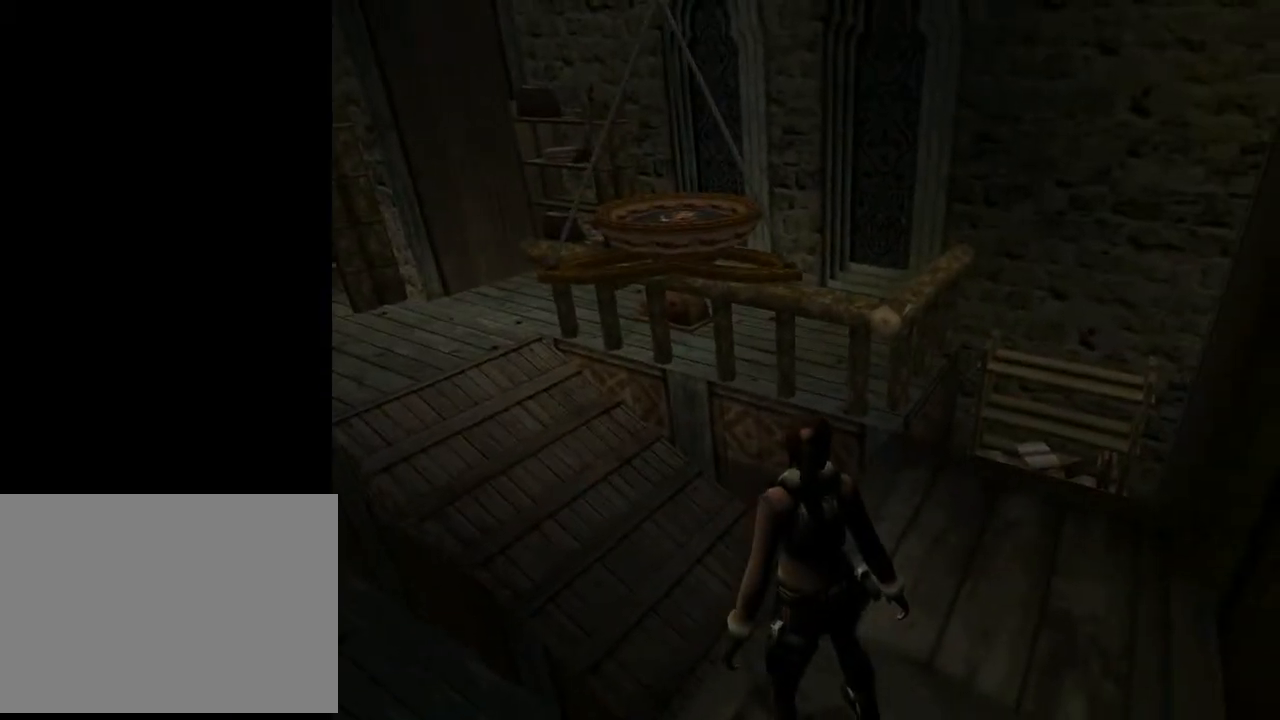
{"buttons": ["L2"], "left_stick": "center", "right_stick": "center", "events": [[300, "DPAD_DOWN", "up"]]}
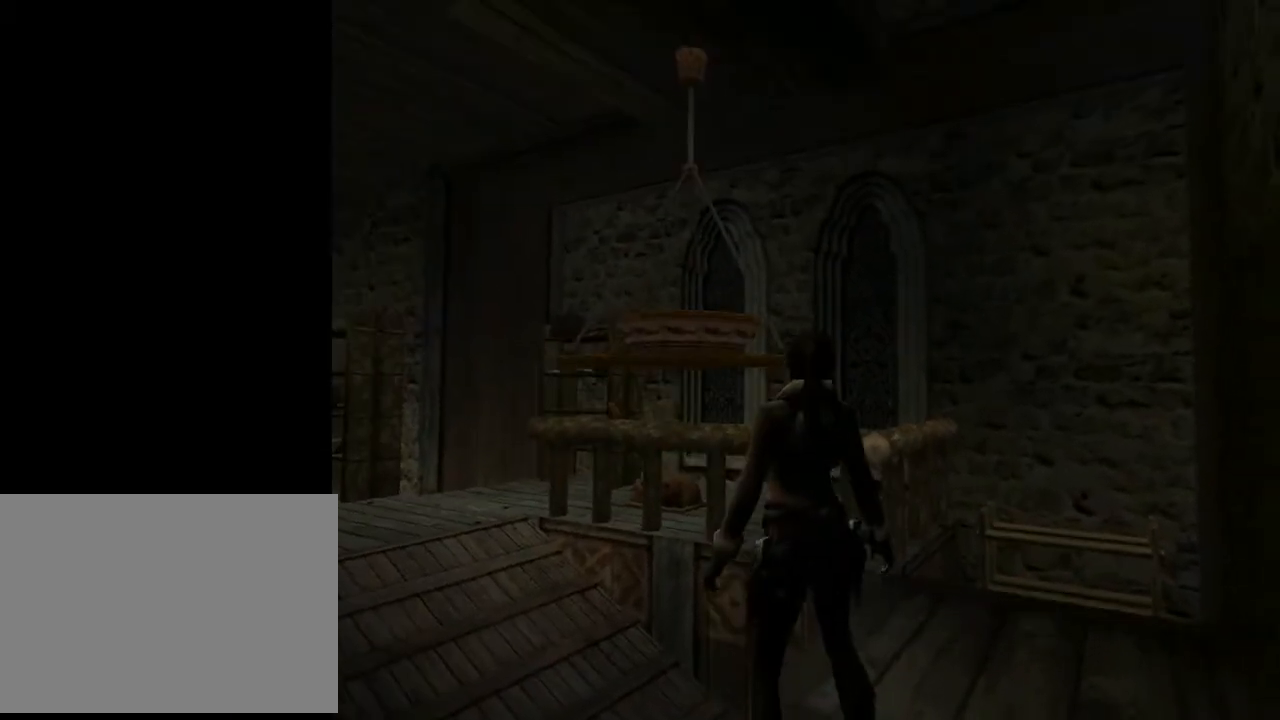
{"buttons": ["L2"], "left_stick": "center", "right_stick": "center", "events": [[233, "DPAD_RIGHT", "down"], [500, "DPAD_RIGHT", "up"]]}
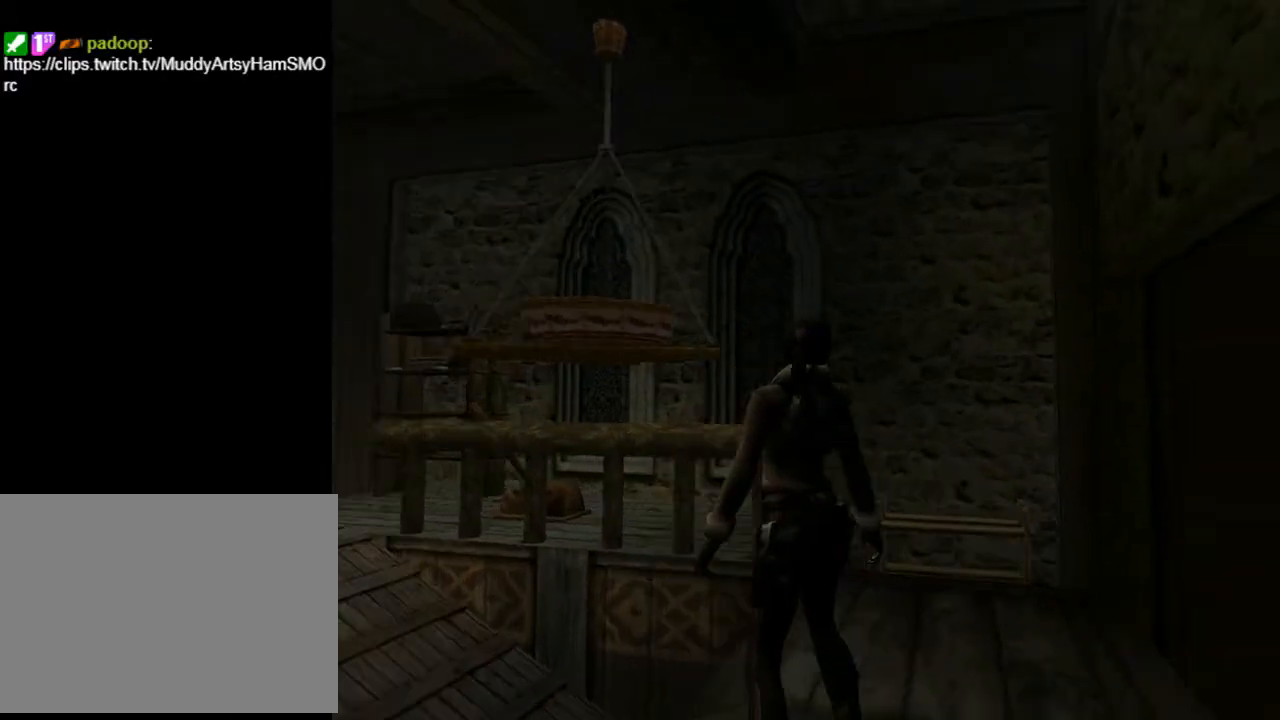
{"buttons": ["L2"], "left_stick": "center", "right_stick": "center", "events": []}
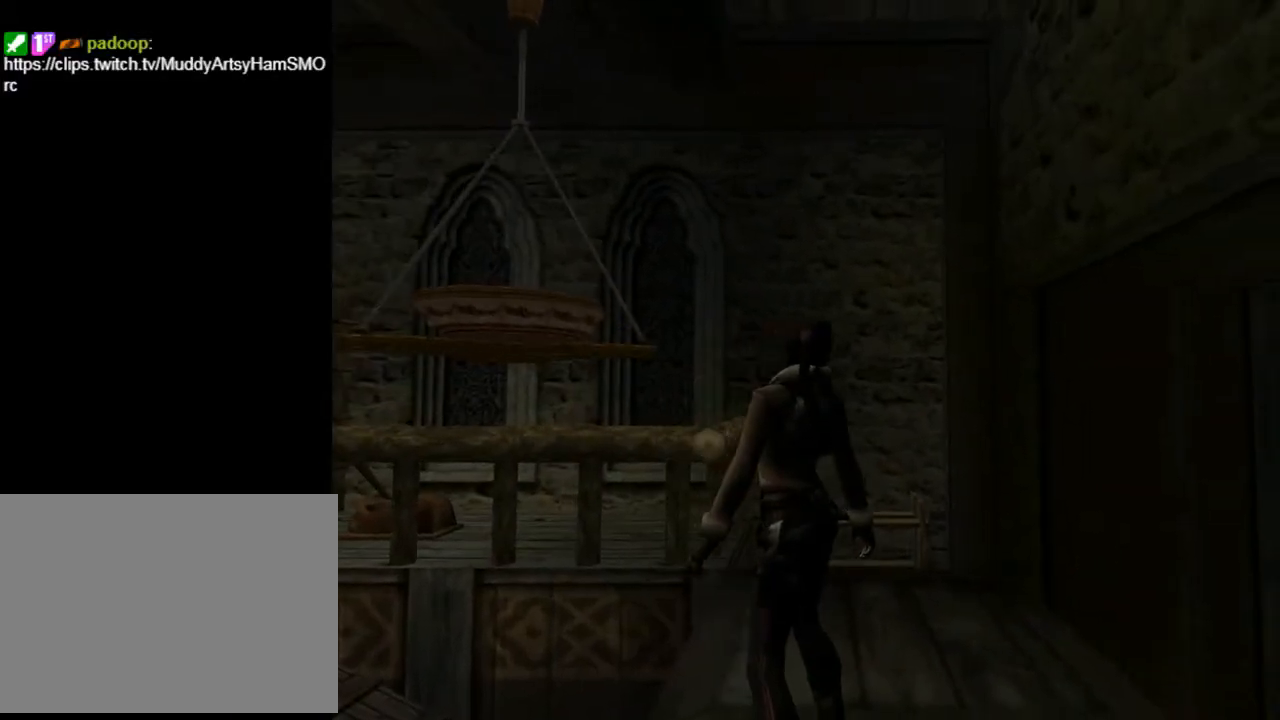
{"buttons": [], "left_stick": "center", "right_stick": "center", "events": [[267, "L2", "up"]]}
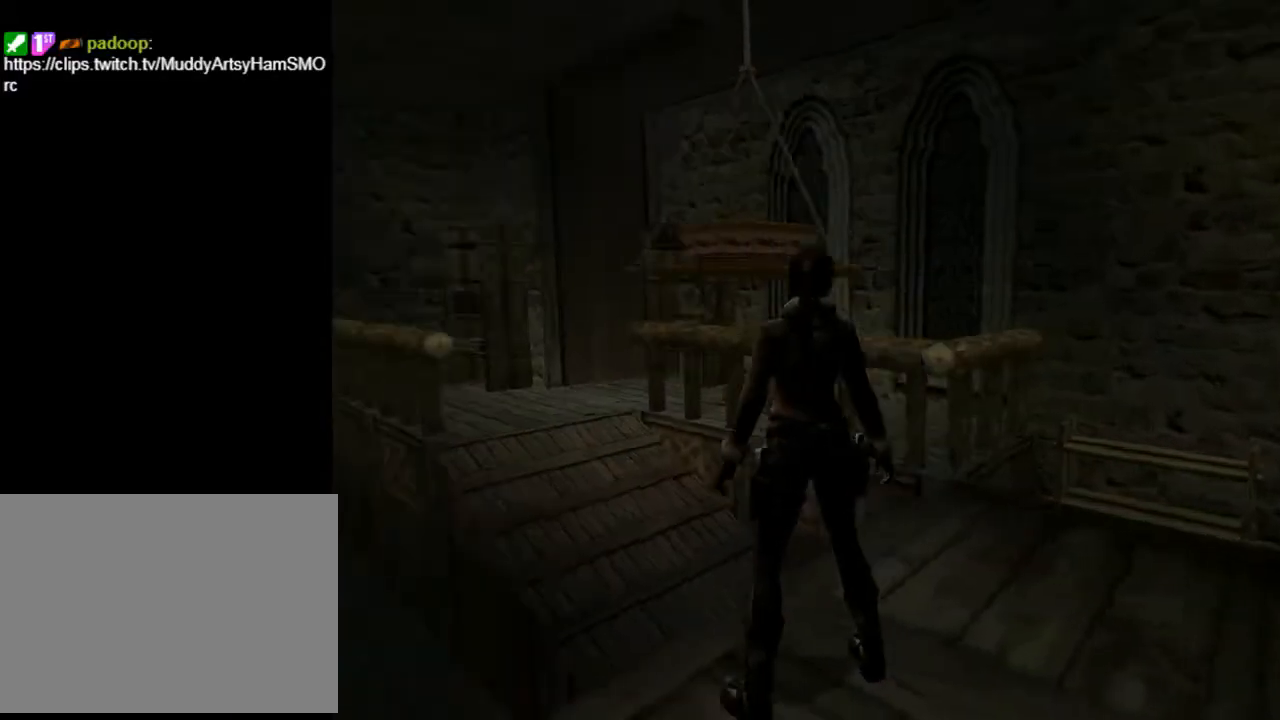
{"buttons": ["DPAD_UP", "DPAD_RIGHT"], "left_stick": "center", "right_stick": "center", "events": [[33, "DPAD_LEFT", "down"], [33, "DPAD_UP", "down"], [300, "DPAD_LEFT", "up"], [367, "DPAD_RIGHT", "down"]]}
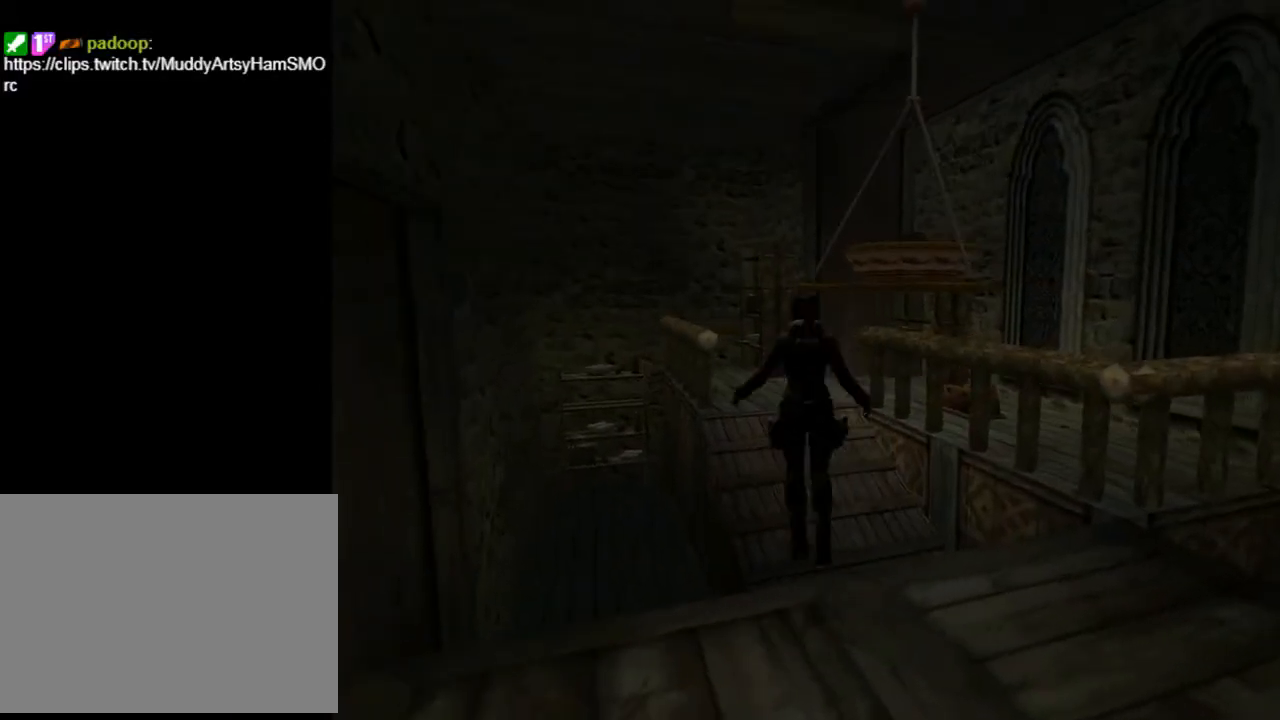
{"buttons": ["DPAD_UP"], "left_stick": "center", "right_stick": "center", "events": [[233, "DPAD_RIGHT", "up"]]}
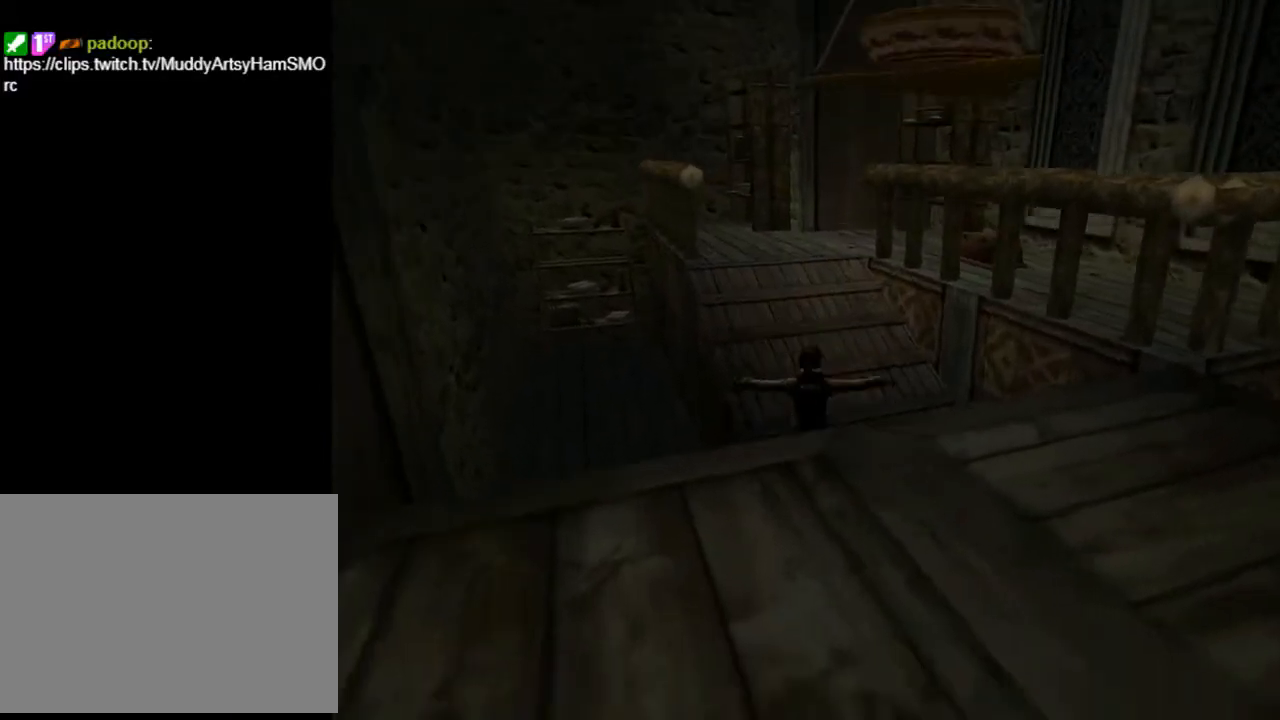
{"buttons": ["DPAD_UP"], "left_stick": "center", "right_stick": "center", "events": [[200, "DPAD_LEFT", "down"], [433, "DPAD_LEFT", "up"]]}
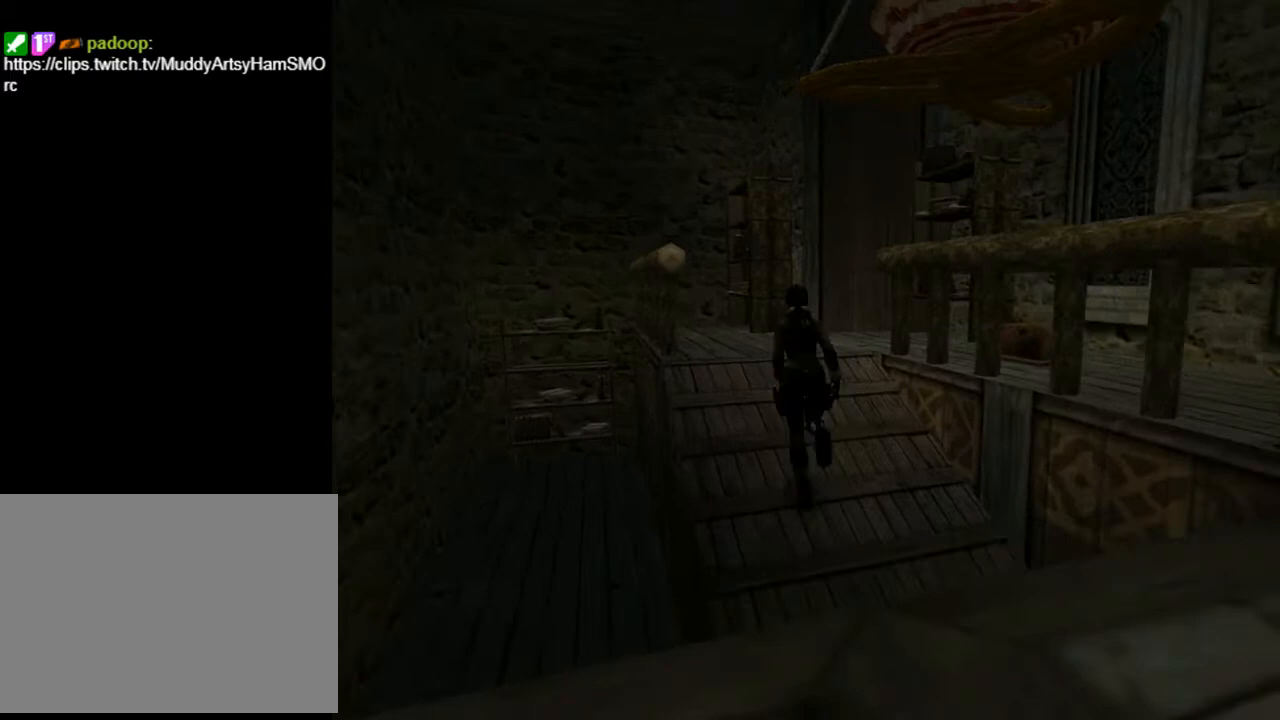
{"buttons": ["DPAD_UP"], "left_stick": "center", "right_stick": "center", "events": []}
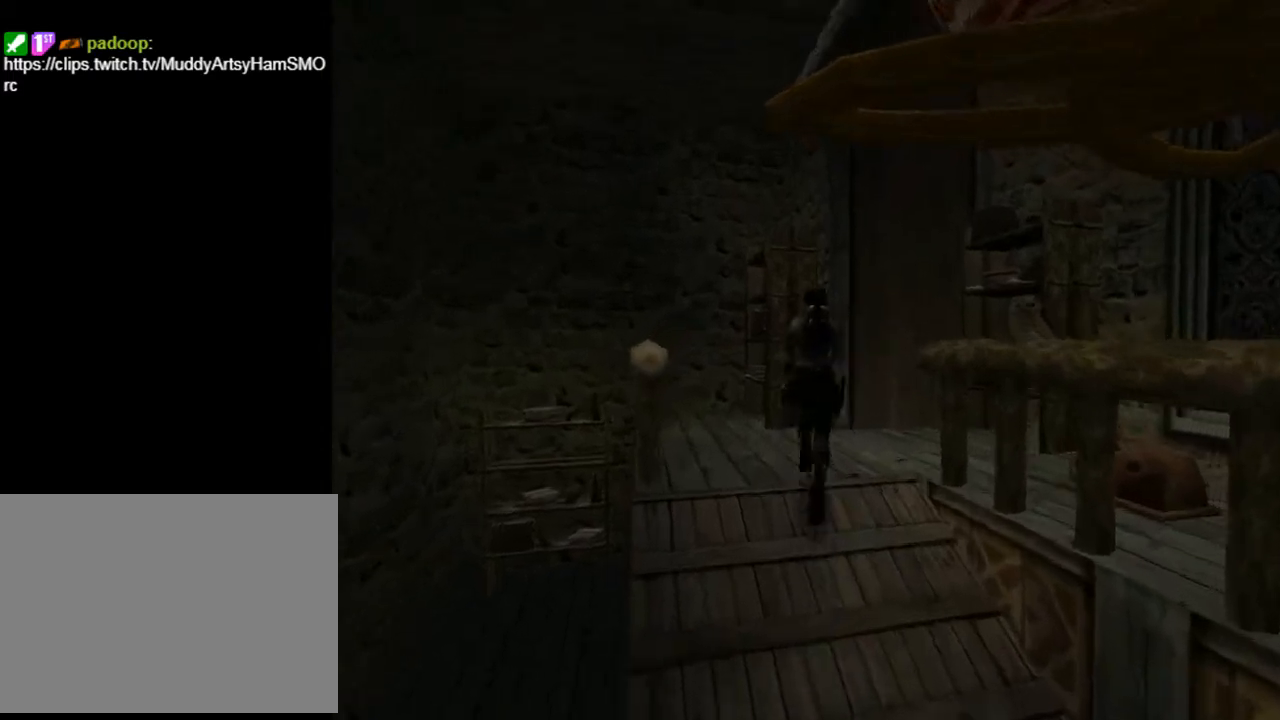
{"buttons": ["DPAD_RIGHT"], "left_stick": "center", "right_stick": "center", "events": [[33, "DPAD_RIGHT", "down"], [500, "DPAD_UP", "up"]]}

**EXERCISE OBJECTIVE**
Keep the pictures out of the copy and write out the data exactly as it stands.

**OUTPUT BELOW**
{"buttons": ["L2"], "left_stick": "center", "right_stick": "center", "events": [[300, "DPAD_DOWN", "up"]]}
{"buttons": ["L2"], "left_stick": "center", "right_stick": "center", "events": [[233, "DPAD_RIGHT", "down"], [500, "DPAD_RIGHT", "up"]]}
{"buttons": ["L2"], "left_stick": "center", "right_stick": "center", "events": []}
{"buttons": [], "left_stick": "center", "right_stick": "center", "events": [[267, "L2", "up"]]}
{"buttons": ["DPAD_UP", "DPAD_RIGHT"], "left_stick": "center", "right_stick": "center", "events": [[33, "DPAD_LEFT", "down"], [33, "DPAD_UP", "down"], [300, "DPAD_LEFT", "up"], [367, "DPAD_RIGHT", "down"]]}
{"buttons": ["DPAD_UP"], "left_stick": "center", "right_stick": "center", "events": [[233, "DPAD_RIGHT", "up"]]}
{"buttons": ["DPAD_UP"], "left_stick": "center", "right_stick": "center", "events": [[200, "DPAD_LEFT", "down"], [433, "DPAD_LEFT", "up"]]}
{"buttons": ["DPAD_UP"], "left_stick": "center", "right_stick": "center", "events": []}
{"buttons": ["DPAD_RIGHT"], "left_stick": "center", "right_stick": "center", "events": [[33, "DPAD_RIGHT", "down"], [500, "DPAD_UP", "up"]]}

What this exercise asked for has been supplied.